Provided passage:
****************
Catapult Instructors
An Interview with Reductress
Catapult instructor Elissa Bassist chats with the founders and editor-at-large of “the one and only fake women’s news magazine”
As a young girl, when I grew up I wanted to be a woman straight out of a woman’s magazine. Reductress is a kind of treatment and recovery program for that.
Since 2013, Reductress—“the one and only fake women’s news magazine”—has lampooned the billions of cultural messages that have bombarded women since the womb.
Reductress has branched out with the podcast Mouth Time , the variety show “Haha, Wow!” at the Upright Citizens Brigade Theater in New York, pop-up satire classes in New York and Los Angeles, and with the paper book How to Win at Feminism: The Definitive Guide to Having It All—And Then Some (Harper One), co-written by founders Beth Newell and Sarah Pappalardo and editor-at-large Anna Drezen.
The site and its offshoots offers a new way to process and purge misguided information that hits female-identifying people all the time, everywhere, from all angles. Reductress writers satirize the eye-rolling tone and self-not-helping formula of media aimed at women: self-improvement through self-destruction, and empowerment through disempowerment. The voice is in turns pointedly infantilizing, vicious, and artfully funny.
****************
Task A:
Answer these questions using the Reductress interview:
(i) Since what year has Reductress been running?
(ii) At which theater is the variety show "Haha, Wow!" staged?
(iii) Who co-wrote the book How to Win at Feminism?
Task B: Please supply what follows the final sentence of the Reductress interview.

Records from a data collection:
****************
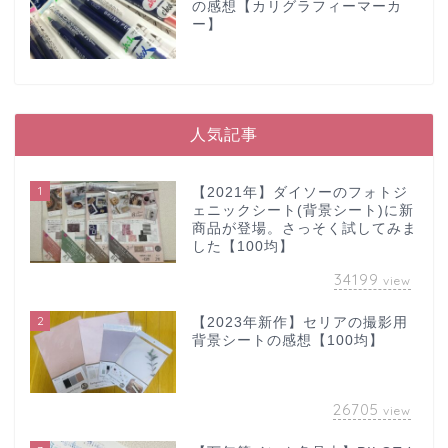
の感想【カリグラフィーマーカ
ー】
人気記事
1
【2021年】ダイソーのフォトジ
ェニックシート(背景シート)に新
商品が登場。さっそく試してみま
した【100均】
34199
view
2
【2023年新作】セリアの撮影用
背景シートの感想【100均】
26705
view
****************
Task response A:
(i) 2013
(ii) The Upright Citizens Brigade Theater in New York
(iii) Beth Newell, Sarah Pappalardo, and Anna Drezen

Task response B:
Those of us in the feminism industry know “feminism” is having a hot moment. (See: the Reductress primer on “ The Waves-of-Feminism Timeline ” on NewYorker.com) But we’ve muddied the meaning along the way to equality. We’ve commodified feminism, branded it, used it to sell more of what we don’t need.
Reductress consistently weaponizes humor to call out the sexism and commercialism masquerading as feminism.
Often compared to The Onion , Reductress is even more goal-oriented, as I find it at the intersection of satire, feminism, and activism. Personal fury comes with their comedy. As one example, they dedicated their homepage to rape culture (#DismantleTheRapiarchy ) after a serial rapist was outed (and defended) in the NYC comedy community.
I emailed Beth and Sarah while they were traveling, and we went back and forth about the future of feminism and satire, intersectionality, my ex-boyfriend, and what constitutes a good rape joke.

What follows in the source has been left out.